I'm also writing a lot of notes (procrastinating) for a rewrite I'm gathering up the strength to do for my play called Luigi, which will have its premiere with L.A.'s Inkwell Theatre Co. in July. It sounds like a long time away, but a lot of the play is in Italian, and I just got back from visiting my family there, so I feel like I should do it before I forget everything they said and more importantly how they said it. They're all great storytellers, and just being around them is exciting as a writer. I'm pretty sure they're the reason I'm so attracted to being around actors, because, well, every single one is a performer in their own way.

Q:  Who are or were your theatrical heroes?

A:  Chekhov. I spent two years at Bennington just reading and rereading his stories and plays. I had these long reading lists with all these gaps in my education, and instead of filling those gaps, I would just keep going back to him. I don't think I'm wrong, either. I read his stuff anytime I'm feeling petty or small; he's the best bullshit detector I know of. Also, actors. I love great actors, I think it's good for a playwright to fall in love with actors. The actors I write for make me a million times better. They're the reason I can be so hard on my work and not be precious about it. I cut, rewrite mercilessly because I know if my work is not as good as they are, it's not as fun for them or for me. And there's nothing more fun or joyful than being in a rehearsal room where the writer, director and actors are working at their best.

But my real heroes are writers, always have been, only most of them are not playwrights. There's Deborah Eisenberg, Grace Paley (her short stories are an amazing study in dialogue), Tillie Olsen, Louis C.K., Joan Didion, John Cage, Salinger, George Saunders (as a writer and human being), Nabokov, Beckett, Pirandello, Calvino, Woody Allen, Emily Dickinson, Elizabeth Bishop. That's a lot, and there's more, but finding those writers that tug on something inside of you are the best mentors you can have. I remember when I was little my brother told me that the best mentors are dead, so I better start reading. I always think of that. The best thing you can do is get permission to write from your heroes, permission to get out of your own way, and then give that permission to others as well as you can with your own work.

Q:  What advice do you have for playwrights just starting out?

WORK TO COMPLETE: Continue the playwright interview from where it stops.

(Excerpts from a dataset)
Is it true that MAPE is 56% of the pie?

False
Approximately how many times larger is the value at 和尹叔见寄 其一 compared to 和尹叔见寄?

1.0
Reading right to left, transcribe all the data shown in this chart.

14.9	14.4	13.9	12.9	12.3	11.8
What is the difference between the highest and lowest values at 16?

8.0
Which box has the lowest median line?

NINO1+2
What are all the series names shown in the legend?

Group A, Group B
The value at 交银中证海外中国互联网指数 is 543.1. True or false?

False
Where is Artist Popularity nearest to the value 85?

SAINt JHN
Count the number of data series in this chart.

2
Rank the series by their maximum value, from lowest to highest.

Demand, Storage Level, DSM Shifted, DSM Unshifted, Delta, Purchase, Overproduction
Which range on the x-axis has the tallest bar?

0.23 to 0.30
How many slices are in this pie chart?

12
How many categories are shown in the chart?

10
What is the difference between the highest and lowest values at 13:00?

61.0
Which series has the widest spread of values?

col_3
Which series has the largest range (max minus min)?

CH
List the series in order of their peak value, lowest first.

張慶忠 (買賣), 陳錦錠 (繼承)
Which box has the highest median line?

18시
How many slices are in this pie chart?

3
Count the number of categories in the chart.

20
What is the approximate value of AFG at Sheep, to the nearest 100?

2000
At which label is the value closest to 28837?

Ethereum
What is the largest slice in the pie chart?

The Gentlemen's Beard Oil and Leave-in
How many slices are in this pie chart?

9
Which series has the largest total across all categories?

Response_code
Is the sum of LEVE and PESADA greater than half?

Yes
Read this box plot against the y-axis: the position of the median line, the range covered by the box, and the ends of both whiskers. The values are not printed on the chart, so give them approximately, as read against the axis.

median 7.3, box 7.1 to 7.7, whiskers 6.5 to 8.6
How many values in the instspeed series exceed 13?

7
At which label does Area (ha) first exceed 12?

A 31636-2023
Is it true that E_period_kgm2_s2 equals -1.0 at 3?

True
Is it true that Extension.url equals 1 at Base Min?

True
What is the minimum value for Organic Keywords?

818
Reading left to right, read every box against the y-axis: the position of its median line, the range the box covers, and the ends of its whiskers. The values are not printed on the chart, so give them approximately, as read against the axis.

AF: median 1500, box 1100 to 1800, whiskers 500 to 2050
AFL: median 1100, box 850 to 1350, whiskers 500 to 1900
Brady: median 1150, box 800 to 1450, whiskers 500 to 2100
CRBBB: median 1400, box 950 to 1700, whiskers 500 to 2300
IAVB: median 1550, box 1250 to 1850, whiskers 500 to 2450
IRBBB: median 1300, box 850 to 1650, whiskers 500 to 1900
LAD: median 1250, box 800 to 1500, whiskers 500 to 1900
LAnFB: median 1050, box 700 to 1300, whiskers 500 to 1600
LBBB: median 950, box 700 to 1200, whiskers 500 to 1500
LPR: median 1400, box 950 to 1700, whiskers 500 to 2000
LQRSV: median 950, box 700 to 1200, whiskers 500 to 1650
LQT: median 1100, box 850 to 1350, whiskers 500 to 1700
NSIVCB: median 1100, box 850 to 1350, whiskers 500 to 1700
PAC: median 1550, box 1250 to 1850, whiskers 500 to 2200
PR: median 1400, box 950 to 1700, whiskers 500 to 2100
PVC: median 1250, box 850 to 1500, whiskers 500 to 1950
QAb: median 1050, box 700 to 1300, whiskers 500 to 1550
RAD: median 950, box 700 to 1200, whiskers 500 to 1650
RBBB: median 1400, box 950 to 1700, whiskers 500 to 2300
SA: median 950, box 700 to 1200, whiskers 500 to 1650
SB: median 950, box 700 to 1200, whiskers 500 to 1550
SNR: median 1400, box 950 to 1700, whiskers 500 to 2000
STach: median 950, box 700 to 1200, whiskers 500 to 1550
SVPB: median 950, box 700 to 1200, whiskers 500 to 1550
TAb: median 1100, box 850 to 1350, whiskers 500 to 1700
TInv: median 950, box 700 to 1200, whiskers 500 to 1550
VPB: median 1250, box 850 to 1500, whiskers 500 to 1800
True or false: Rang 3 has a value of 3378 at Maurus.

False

OUTPUT OF THE TASK:
A:  I wish I had better advice than just keep writing, keep doing it, keep getting better and truer and closer to your own voice. Good work does get noticed, I've seen it happen to others and experienced it myself, and it takes a long time to make good work, so be okay with that, push hard but be patient. Try to get produced, and if necessary produce your stuff yourself. You'll be exhausted and broke but you'll learn more sitting in the back of an actual audience watching your words than you will any other way. Try your best to put blinders on and find the joy in making stuff and find people you love to create with and be loyal to them while widening your circle at the same time. Be kind, while learning to protect your work (this can sometimes be a difficult balance, but it's worth the effort to try to get it right). After a production or project is done, give yourself the space and time to be alone with yourself and your work, even if the work means daydreaming.

Trust your imagination and protect it from your impatience. Also, this seems obvious but READ! Read everything--fiction, poetry, non-fiction, plays--that you're even remotely curious about, you have no idea how it might influence your work or hit you in a certain way that may end up influencing your work in that magical, unexpected way that can make a piece of work sing. I have to remind myself of this stuff everyday, I think it's part of the deal no matter where you are on the road. Avoid people who just say, "Wow that's really hard," or whatever. I've seen people become totally discouraged because of the people they choose to surround themselves with. Try to be selective and generous at once. Life is hard, might as well find something worthwhile that's bigger than you and devote yourself to it. In short: No matter what, keep going.